A new pricing war is emerging in crypto trading as traditional brokerages move to challenge both crypto-native platforms and retail trading apps on fees, access, and trust.
E*TRADE, owned by Morgan Stanley, has launched a pilot spot crypto trading service for Bitcoin, Ethereum, and Solana, charging 50 basis points (0.5%) per transaction. That undercuts rival Charles Schwab’s 75-basis-point spread on similar trades and competes directly with Robinhood, which charges spreads ranging from 35 to 95 basis points.
E*TRADE customers will initially gain access to Bitcoin, Ethereum, and Solana—the same three cryptocurrencies Morgan Stanley plans to offer via ETF products. The infrastructure is powered by Zerohash, which Morgan Stanley brought on as its crypto rails partner last year. The bank plans to expand access to all 8.6 million E*TRADE clients by the end of 2026.
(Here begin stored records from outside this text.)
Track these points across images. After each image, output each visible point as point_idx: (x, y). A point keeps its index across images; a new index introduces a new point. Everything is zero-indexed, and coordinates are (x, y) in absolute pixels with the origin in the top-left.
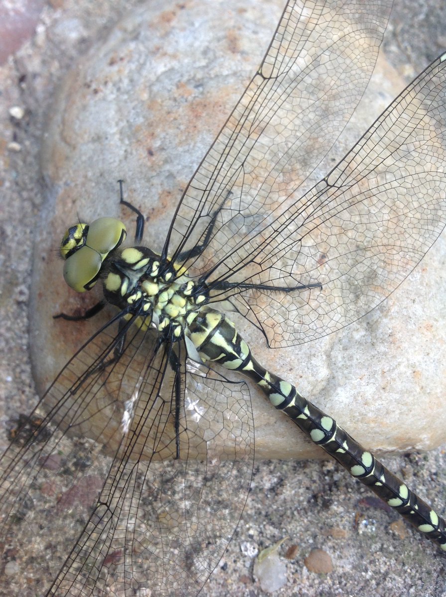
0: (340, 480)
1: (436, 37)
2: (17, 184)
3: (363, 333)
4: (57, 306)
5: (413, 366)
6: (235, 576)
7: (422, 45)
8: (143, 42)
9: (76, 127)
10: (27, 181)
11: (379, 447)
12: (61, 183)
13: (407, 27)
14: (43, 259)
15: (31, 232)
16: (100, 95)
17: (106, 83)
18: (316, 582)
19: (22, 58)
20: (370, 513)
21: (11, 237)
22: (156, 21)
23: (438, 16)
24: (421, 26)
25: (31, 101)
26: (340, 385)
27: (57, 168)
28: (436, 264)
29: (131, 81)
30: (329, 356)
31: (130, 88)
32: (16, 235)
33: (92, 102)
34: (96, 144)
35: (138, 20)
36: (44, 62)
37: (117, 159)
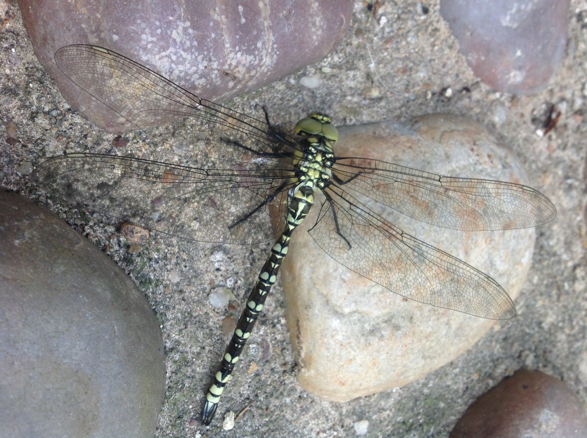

The most notable impact comes from pricing. Combined with Morgan Stanley’s full-service brokerage offering, the move could reshape the spot crypto trading market.
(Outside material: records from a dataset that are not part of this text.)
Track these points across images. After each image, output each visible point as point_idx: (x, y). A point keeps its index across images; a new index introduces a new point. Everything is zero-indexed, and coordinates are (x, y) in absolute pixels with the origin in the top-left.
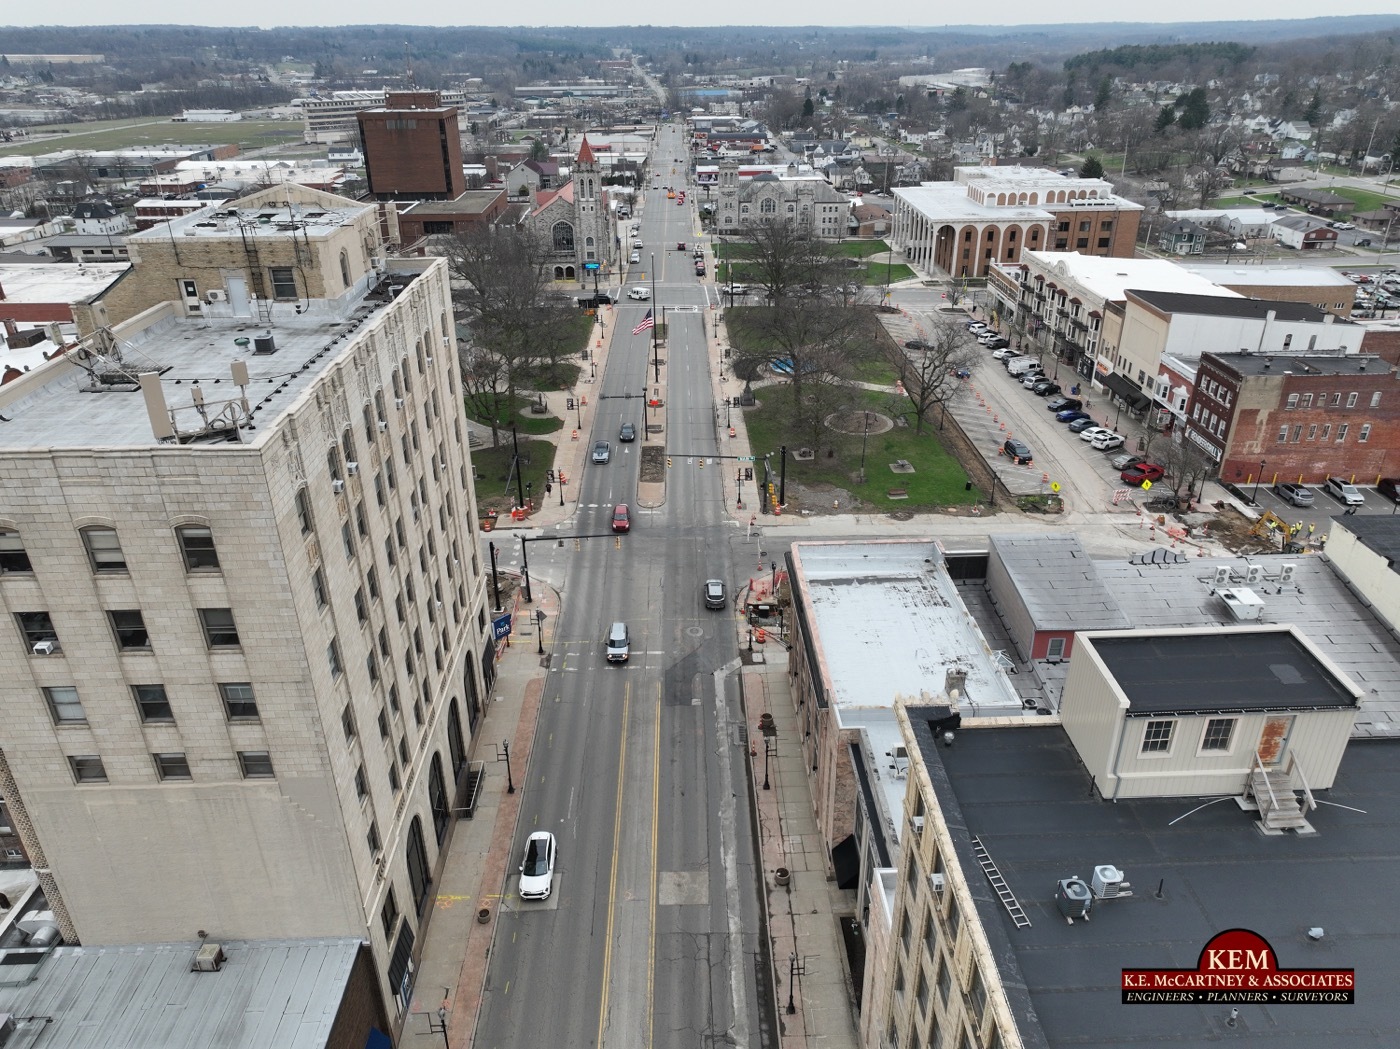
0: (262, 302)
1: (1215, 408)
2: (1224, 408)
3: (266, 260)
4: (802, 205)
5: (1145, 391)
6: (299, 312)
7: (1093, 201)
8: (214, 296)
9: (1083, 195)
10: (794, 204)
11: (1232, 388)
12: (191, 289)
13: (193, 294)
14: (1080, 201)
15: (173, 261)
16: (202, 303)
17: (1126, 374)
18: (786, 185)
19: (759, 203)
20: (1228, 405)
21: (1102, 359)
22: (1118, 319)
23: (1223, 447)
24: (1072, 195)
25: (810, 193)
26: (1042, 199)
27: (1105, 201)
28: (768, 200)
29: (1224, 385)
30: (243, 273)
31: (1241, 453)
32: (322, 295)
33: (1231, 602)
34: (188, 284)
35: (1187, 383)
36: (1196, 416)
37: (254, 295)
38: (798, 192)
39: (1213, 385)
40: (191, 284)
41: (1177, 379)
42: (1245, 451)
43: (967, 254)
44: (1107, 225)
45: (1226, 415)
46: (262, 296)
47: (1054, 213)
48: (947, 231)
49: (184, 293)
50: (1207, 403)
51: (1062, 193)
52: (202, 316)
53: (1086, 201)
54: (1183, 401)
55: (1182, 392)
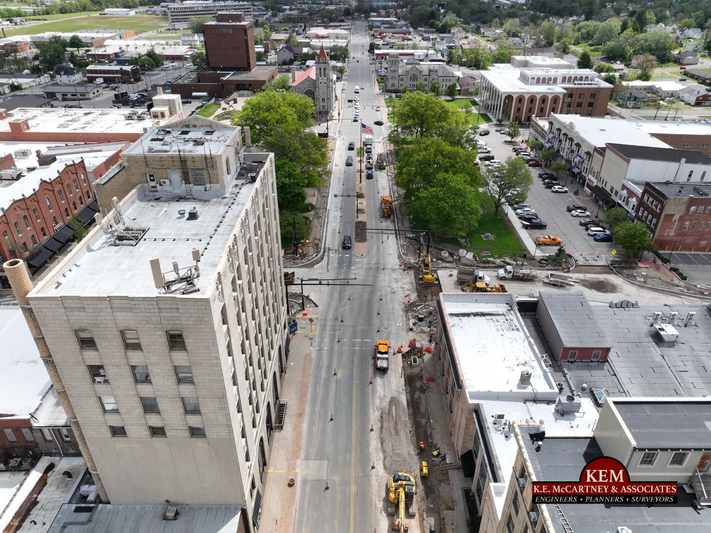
0: (188, 185)
1: (651, 212)
2: (656, 212)
3: (190, 165)
4: (431, 78)
5: (613, 197)
6: (206, 190)
7: (586, 82)
8: (164, 182)
9: (581, 79)
10: (427, 77)
11: (662, 203)
12: (152, 178)
13: (153, 180)
14: (580, 82)
15: (144, 165)
16: (158, 185)
17: (604, 187)
18: (424, 66)
19: (409, 77)
20: (658, 211)
21: (590, 177)
22: (601, 158)
23: (654, 232)
24: (576, 78)
25: (436, 71)
26: (560, 80)
27: (593, 82)
28: (414, 75)
29: (657, 201)
30: (179, 171)
31: (663, 235)
32: (217, 183)
33: (662, 333)
34: (151, 176)
35: (637, 197)
36: (640, 214)
37: (184, 182)
38: (430, 71)
39: (651, 199)
40: (153, 176)
41: (631, 194)
42: (665, 234)
43: (519, 110)
44: (593, 96)
45: (658, 216)
46: (187, 182)
47: (566, 89)
48: (509, 97)
49: (149, 180)
50: (647, 208)
51: (570, 78)
52: (157, 191)
53: (583, 82)
54: (634, 206)
55: (634, 201)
“Crypto-native exchanges have historically had high fees and spreads,” said Joel Hugentobler, Cryptocurrency Analyst at Javelin Strategy & Research. “We saw the same pattern take place in equities with traditional brokerages, where the differentiation will shift towards features like the ecosystem, custody, and lending.”
Benefits of Traditional Brokerages
Large incumbents like Morgan Stanley already serve millions of clients across stocks, ETFs, retirement accounts, and cash management, giving them a built-in distribution advantage over newer, crypto-first platforms.
Morgan Stanley also tends to serve higher-net-worth clients than Robinhood’s largely retail base, and those investors often prioritize regulated, custodial-grade access to digital assets. By also undercutting Robinhood on pricing, Morgan Stanley appears increasingly well positioned to compete across both segments.
How ETFs May Respond
The addition of spot crypto trading follows Morgan Stanley’s recently introduced spot Bitcoin ETF, which has attracted $211 million in inflows since debuting last month. That product is priced competitively, with fees of just 14 basis points.
A similar fee-driven played out when Bitcoin ETFs first launched in early 2024, as issuers aggressively lowered expenses to capture market share ahead of and immediately after launch. A comparable dynamic could extend into spot trading, with brokerage platforms and ETF issuers continuing to compete on price as the market matures.
“It’s mostly separate so I don’t think it’ll impact the ETFs,” Hugentobler said. “The ETFs will still charge the management fee. Their prices may come down over time, but most of them are already pretty low.”